**ENTRIES PROVIDED:**
☆ ☆ ☆
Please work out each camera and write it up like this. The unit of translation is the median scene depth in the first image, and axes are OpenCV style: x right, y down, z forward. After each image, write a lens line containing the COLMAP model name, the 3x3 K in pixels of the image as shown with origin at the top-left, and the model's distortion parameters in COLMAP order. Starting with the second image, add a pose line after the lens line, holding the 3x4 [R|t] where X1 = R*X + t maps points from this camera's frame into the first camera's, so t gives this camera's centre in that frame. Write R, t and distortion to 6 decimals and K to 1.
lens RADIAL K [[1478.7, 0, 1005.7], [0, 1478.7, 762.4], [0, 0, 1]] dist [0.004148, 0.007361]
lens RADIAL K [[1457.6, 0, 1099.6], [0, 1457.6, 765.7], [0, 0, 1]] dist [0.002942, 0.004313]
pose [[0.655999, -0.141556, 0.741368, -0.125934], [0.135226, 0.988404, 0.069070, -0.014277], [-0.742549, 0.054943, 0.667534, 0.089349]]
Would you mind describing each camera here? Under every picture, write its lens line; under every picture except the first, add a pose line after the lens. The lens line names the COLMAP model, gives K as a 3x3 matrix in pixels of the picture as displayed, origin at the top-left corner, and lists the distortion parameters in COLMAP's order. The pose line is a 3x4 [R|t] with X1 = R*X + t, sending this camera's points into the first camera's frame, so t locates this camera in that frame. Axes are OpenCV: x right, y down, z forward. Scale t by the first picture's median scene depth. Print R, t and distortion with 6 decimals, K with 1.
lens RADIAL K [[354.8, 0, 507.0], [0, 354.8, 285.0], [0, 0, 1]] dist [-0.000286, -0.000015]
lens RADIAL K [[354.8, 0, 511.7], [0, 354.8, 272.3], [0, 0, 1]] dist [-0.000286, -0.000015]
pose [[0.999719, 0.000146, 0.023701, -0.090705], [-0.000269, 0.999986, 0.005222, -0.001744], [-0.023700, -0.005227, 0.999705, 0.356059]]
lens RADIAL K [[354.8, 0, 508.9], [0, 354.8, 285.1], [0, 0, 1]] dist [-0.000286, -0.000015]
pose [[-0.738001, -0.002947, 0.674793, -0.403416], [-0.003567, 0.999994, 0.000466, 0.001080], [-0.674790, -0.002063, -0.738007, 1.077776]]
☆ ☆ ☆
**WHAT YOU WILL DO:**
The entries above must be repeated word for word.

**RESPONSE TO THIS TASK:**
Please work out each camera and write it up like this. The unit of translation is the median scene depth in the first image, and axes are OpenCV style: x right, y down, z forward. After each image, write a lens line containing the COLMAP model name, the 3x3 K in pixels of the image as shown with origin at the top-left, and the model's distortion parameters in COLMAP order. Starting with the second image, add a pose line after the lens line, holding the 3x4 [R|t] where X1 = R*X + t maps points from this camera's frame into the first camera's, so t gives this camera's centre in that frame. Write R, t and distortion to 6 decimals and K to 1.
lens RADIAL K [[1478.7, 0, 1005.7], [0, 1478.7, 762.4], [0, 0, 1]] dist [0.004148, 0.007361]
lens RADIAL K [[1457.6, 0, 1099.6], [0, 1457.6, 765.7], [0, 0, 1]] dist [0.002942, 0.004313]
pose [[0.655999, -0.141556, 0.741368, -0.125934], [0.135226, 0.988404, 0.069070, -0.014277], [-0.742549, 0.054943, 0.667534, 0.089349]]
Would you mind describing each camera here? Under every picture, write its lens line; under every picture except the first, add a pose line after the lens. The lens line names the COLMAP model, gives K as a 3x3 matrix in pixels of the picture as displayed, origin at the top-left corner, and lists the distortion parameters in COLMAP's order. The pose line is a 3x4 [R|t] with X1 = R*X + t, sending this camera's points into the first camera's frame, so t locates this camera in that frame. Axes are OpenCV: x right, y down, z forward. Scale t by the first picture's median scene depth. Print R, t and distortion with 6 decimals, K with 1.
lens RADIAL K [[354.8, 0, 507.0], [0, 354.8, 285.0], [0, 0, 1]] dist [-0.000286, -0.000015]
lens RADIAL K [[354.8, 0, 511.7], [0, 354.8, 272.3], [0, 0, 1]] dist [-0.000286, -0.000015]
pose [[0.999719, 0.000146, 0.023701, -0.090705], [-0.000269, 0.999986, 0.005222, -0.001744], [-0.023700, -0.005227, 0.999705, 0.356059]]
lens RADIAL K [[354.8, 0, 508.9], [0, 354.8, 285.1], [0, 0, 1]] dist [-0.000286, -0.000015]
pose [[-0.738001, -0.002947, 0.674793, -0.403416], [-0.003567, 0.999994, 0.000466, 0.001080], [-0.674790, -0.002063, -0.738007, 1.077776]]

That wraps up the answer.